Tyson Bagent (born June 8, 2000) is an American football quarterback who most recently played for the Shepherd Rams.

Early life and high school
Bagent grew up in Martinsburg, West Virginia and attended Martinsburg High School, where he played football and basketball. He was named the West Virginia Gatorade Player of the Year after passing for 41 touchdowns. Bagent finished his high school career with 7,800 passing yards and 112 touchdown passes. Bagent was recruited by Division I Football Championship Subdivision Robert Morris and Albany, but committed to play college football at Division II Shepherd University.

College career
Bagent became the starting quarterback for the Shepherd Rams as a freshman and was named first team All-Mountain East Conference (MEC) after completing 253 of 387 pass attempts for 3,029 yards and 29 touchdowns. He was named second team All-Pennsylvania State Athletic Conference (PSAC) East, Shepherd's new athletic conference, after passing for 4,349 yards and 36 touchdowns. Bagent's junior season was cancelled due to Covid-19.

In 2021, Bagent passed for 5,000 yards and 53 touchdowns and was named the PSAC East Offensive Player of the Year and won the Harlon Hill Trophy. Bagent also won the Hardman Award as the best amateur athlete in West Virginia. After the season, Bagent entered the NCAA transfer portal and visited West Virginia and Maryland, but ultimately opted to stay at Shepherd for his final season of eligibility.
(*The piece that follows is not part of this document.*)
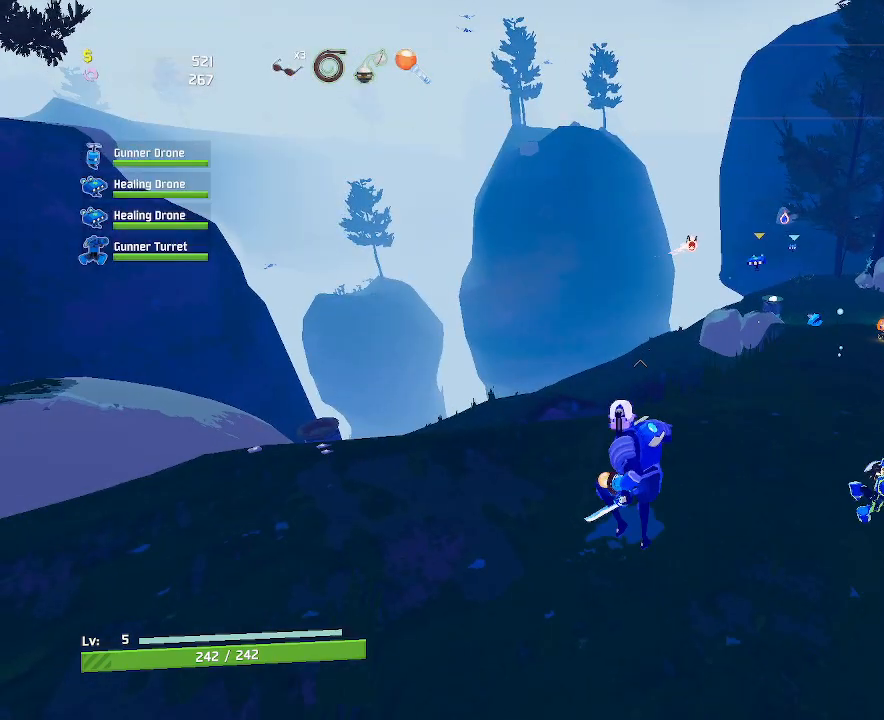
{"keys": ["a", "w"], "mouse": [], "events": []}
On December 3, 2022, Bagent broke the record for touchdown passes across all NCAA divisions with 158, in Shepherd's 4813 win over IUP during their quarterfinal game.

Bagent participated in the 2023 NFL Combine held March 3-6 at Lucas Oil Stadium in Indianapolis.

References

External links
Shepherd Rams profile

Living people
Players of American football from West Virginia
American football quarterbacks
Shepherd Rams football players
People from Martinsburg, West Virginia
Year of birth missing (living people)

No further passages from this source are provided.